– Милости прошу, – слабый женский голос прошелестел чуть слышно.
Они вошли.
И сразу же в узенькой комнатушке с двумя низкими окнами стало тесно.
Все здесь было загружено и заставлено разыми необходимыми предметами, однако очень опрятно.
Мебели мало – просто белый стол и два стула, за ситцевой занавеской угадывалась кровать.
– Не угодно присесть?
Хозяйка так и не подняла глаз.
Вдобавок склонилась низко, смахивая пылинки с предложенного стула.
Не было, однако, там никаких пылинок.
– Спасибо. И ты садись… Лукерья. Тебя ведь Лушей зовут?
– Лушей…
Решилась наконец.
Торопливо, украдкой взглянула на гостя.
И – лучше б не глядела! – испугалась пуще прежнего.
Он немолод, сед, сухопар и, по всему, суров.
Глаза из-под густых бровей смотрят внимательно, в упор. Правда, не зло. И даже не сердито.
А все равно страшно.
Большой барин, граф, профессор, богач – Ванечкин благодетель.
Только напрасно все.
Вот ведь как обернулось.
* * *
– Расскажи мне, Луша, про Ивана Крапивина. Я ведь его в Италию учиться отправил и пенсию от академии хлопотал. Знаешь ли?
– Как не знать? С первого дня, как познакомились с Ваней, и до последней минуточки Бога за вас молил. Кабы не вы…
– Кабы не я? – Федор Петрович горько усмехнулся – Что об том говорить? Чаял спасти Ивана, отсылая из России, а вышло… Ты-то, ты, милая, как в Италии оказалась?

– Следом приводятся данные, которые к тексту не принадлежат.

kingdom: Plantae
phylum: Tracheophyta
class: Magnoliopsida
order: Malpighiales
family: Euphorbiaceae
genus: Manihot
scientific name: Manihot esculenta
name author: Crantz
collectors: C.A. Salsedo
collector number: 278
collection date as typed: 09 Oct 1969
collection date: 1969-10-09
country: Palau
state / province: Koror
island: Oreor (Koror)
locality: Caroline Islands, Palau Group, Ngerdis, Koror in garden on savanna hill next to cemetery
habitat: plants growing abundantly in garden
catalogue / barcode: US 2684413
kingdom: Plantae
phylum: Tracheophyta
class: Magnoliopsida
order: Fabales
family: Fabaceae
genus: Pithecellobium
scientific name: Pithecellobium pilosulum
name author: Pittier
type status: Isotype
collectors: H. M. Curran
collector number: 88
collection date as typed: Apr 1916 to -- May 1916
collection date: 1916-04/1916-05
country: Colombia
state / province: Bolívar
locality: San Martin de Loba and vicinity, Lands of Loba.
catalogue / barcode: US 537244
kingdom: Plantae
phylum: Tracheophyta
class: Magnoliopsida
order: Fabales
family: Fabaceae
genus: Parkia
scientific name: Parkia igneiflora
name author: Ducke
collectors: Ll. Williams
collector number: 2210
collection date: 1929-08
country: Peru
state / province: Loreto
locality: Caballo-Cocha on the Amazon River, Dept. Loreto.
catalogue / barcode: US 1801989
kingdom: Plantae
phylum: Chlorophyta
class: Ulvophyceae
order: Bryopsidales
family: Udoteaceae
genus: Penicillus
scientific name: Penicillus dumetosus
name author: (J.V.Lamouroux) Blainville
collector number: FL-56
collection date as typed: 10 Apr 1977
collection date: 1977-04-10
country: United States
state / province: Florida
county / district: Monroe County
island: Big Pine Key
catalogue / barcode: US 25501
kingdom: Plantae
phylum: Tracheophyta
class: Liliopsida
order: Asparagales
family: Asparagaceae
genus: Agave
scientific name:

– Муж мой крепостным был графа Петра Игнатьевича Шереметева. В юности талант к рисованию проявил. Сначала думали – забава одна. Маленького графа тешил: белочек да собачек рисовал. Ну и вышло так – увидала рисунки графиня, показала барину. На ту пору жил в усадьбе немец-художник, парадный портрет с их сиятельств писал. Позвал его граф, показал картинки – немец зашелся: талант, говорит, учить надо непременно. А граф наш человек был широкий, щедрый, слов пустых не любил. «Ежели надо, – говорит, – учи». Остался немец на целый год. Графских деток рисованию учил, заодно Васеньку к живописным премудростям приобщил. И скоро нужды в немце не стало, такие Василий портреты писал – дамы из Петербурга приезжали позировать, да еще, случалось, очереди дожидались. А он, бывало, улучит момент, по своему разумению выберет натуру – и пишет украдкой. Для души – не по указу. Пастушка нашего как-то изобразил, очень, говорили, самобытный образ получился.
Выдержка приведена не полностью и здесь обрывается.